# Why can't I make any friends?



## I Lurk Life (Oct 9, 2013)

I feel like no one wants to talk to me. I'd always see people chatting it up with people that they just met, but no one ever starts a conversation with me.

I've tried making small talk and socializing but it's like people are annoyed by my presence or something. Like, I'd introduce myself and ask someone what their major is. But then, they'd just give a two-word answer and look away.

Ex:
"Sup dude, what's your major?"
"Business..." (looks away)

This happens so much that I don't think it's a coincidence. I think I give off some loser vibe or something and no one wants anything to do with me.

I've been trying to make friends for 4 years, but I've been failing hard at it. Am I just socially screwed?


----------



## sundays (Jan 11, 2011)

i know exactly how you feel. im extremely weird and people dont want to associate with me. even people who seem friendly and approachable


----------



## Speak English (Dec 28, 2013)

I Lurk Life said:


> I feel like no one wants to talk to me.
> I've been trying to make friends for 4 years, but I've been failing hard at it. Am I just socially screwed?

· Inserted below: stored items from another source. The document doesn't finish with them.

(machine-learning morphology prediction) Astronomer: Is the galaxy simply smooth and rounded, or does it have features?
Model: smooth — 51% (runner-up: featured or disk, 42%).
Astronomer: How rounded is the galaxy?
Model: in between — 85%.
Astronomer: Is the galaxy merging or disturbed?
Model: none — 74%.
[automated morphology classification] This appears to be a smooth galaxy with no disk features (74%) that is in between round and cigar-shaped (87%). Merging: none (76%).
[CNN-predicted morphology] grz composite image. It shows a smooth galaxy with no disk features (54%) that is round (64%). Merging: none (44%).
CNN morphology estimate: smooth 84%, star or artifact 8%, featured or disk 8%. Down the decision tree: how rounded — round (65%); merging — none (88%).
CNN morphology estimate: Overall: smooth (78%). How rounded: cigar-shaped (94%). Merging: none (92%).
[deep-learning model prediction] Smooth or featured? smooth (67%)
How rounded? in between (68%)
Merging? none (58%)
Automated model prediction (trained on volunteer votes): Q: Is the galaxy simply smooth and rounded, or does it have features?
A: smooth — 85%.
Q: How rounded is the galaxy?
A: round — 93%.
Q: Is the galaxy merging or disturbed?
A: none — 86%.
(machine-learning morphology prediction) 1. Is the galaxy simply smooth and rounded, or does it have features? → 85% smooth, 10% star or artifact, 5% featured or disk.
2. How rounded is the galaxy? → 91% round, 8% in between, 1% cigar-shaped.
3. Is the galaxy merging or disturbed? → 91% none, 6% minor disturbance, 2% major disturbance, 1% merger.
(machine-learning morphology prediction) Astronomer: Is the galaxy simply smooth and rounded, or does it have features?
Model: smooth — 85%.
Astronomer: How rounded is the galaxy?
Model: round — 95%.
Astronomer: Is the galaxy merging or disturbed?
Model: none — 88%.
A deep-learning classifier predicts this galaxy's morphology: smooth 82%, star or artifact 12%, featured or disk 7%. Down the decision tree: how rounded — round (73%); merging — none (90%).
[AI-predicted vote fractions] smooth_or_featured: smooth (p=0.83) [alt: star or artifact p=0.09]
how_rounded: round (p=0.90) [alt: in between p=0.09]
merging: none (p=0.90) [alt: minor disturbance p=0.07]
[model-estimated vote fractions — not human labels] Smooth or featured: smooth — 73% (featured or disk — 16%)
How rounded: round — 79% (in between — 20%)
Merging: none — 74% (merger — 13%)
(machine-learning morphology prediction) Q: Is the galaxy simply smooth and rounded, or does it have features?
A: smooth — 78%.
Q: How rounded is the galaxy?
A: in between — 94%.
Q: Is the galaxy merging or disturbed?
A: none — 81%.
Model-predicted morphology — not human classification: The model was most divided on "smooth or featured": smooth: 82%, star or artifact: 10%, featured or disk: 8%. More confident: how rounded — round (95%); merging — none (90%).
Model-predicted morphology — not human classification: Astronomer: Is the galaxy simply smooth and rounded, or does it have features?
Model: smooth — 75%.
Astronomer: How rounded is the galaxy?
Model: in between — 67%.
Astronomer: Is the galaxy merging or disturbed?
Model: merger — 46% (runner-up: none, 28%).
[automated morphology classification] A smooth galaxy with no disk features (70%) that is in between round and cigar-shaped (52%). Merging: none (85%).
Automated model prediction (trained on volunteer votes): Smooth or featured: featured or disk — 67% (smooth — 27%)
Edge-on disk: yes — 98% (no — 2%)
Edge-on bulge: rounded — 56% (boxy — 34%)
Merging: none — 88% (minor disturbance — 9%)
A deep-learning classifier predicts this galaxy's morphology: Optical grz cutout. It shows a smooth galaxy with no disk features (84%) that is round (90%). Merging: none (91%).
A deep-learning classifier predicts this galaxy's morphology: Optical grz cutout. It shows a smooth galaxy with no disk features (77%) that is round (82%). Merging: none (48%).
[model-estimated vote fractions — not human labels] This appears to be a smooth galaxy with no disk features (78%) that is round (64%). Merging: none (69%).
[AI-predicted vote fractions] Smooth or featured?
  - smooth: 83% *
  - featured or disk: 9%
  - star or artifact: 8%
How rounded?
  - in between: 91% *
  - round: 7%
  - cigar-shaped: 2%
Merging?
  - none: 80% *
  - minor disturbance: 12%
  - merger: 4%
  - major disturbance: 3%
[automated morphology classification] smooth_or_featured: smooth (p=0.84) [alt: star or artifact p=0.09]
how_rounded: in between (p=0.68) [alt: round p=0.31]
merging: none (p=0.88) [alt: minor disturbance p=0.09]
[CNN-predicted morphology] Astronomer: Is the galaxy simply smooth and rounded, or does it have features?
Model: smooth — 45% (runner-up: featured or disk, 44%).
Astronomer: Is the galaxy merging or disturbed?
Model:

Here are my two cents as an older person who went through what you're experiencing: Walk away from those who do not value you. If someone treats you with a two word reply, they don't want (or deserve) your continued attention. Find another person. Trust me on this point, there ARE people who will value you. The trick is finding them. Accept nothing less, it will only make you feel like you're currently feeling.


----------



## PoliticNerd (Dec 31, 2012)

Same problem here,but people just doesn't value other people who aren't exact like them ,that is society model . Maybe loneliness make us stronger in our spirit ,but always we are missing somebody and that is sad thing


----------



## Morumot (Sep 21, 2011)

If I knew the answer, I'd tell you. I absolutely suck at making friends myself. Maybe you come off as serious or stuck up?


----------



## Crispy Taco (Jan 22, 2014)

It really depends on how you "carry yourself". If you truly believe that you're worthless and you give off that impression, you're probably going to repel others from you. At the end of the day, you are your own worst critic. If you hold yourself in high regard and exude that through your body language, more and more people may see you as someone that they would like to get to know better. How about joining a few clubs/groups at your school or community to get to know people with the same interests?


----------



## Crispy Taco (Jan 22, 2014)

Crispy Taco said:


> It really depends on how you "carry yourself". If you truly believe that you're worthless and you give off that impression, you're probably going to repel others from you. At the end of the day, you are your own worst critic. *If you hold yourself in high regard and exude that through your body language, more and more people may see you as someone that they would like to get to know better. *How about joining a few clubs/groups at your school or community to get to know people with the same interests?


I should probably clarify this statement. I don't mean to tell you to act like a pompous asshat in public, but if you are confident in who you are then others won't care about your supposed "flaws". Like I said before, you are your own worst critic. If you don't care about your flaws, others won't either.


----------



## TheOwlParliament (Jan 26, 2014)

I have had SUCH a hard time making friends in college. I felt like as a freshman, once I got past the "Hi, where are you from? What's your major? etc. etc." I didn't know how to continue the conversation, and it seemed like others weren't interested in getting to know me. It's hard on the self-esteem, but you can't focus on thinking you're a loser. Maybe the majority of people at your school just aren't the kind of people you can easily mesh with. That's my case - I feel so out of place where I'm at, while everyone else knows each other, and even the university itself describes itself as a "family." Hah. Guess I'm the black sheep of the family or something

I know there are people out there that will want to get to know you. You just haven't met them yet. And yeah, four years is a long time to be searching for friends (I myself have been trying for three years) and it can get so, so discouraging. But I believe you just need to keep trying, man. Don't give up - keep putting yourself out there as best you can. It'll happen.


----------



## s0mebody (Mar 30, 2013)

Those people you've talked to are probably jerks. If you talked to me in school, we would be friends immediately. Im usually the shy type at school and no one talks to me. So I would appreciate it greatly if you talked to me.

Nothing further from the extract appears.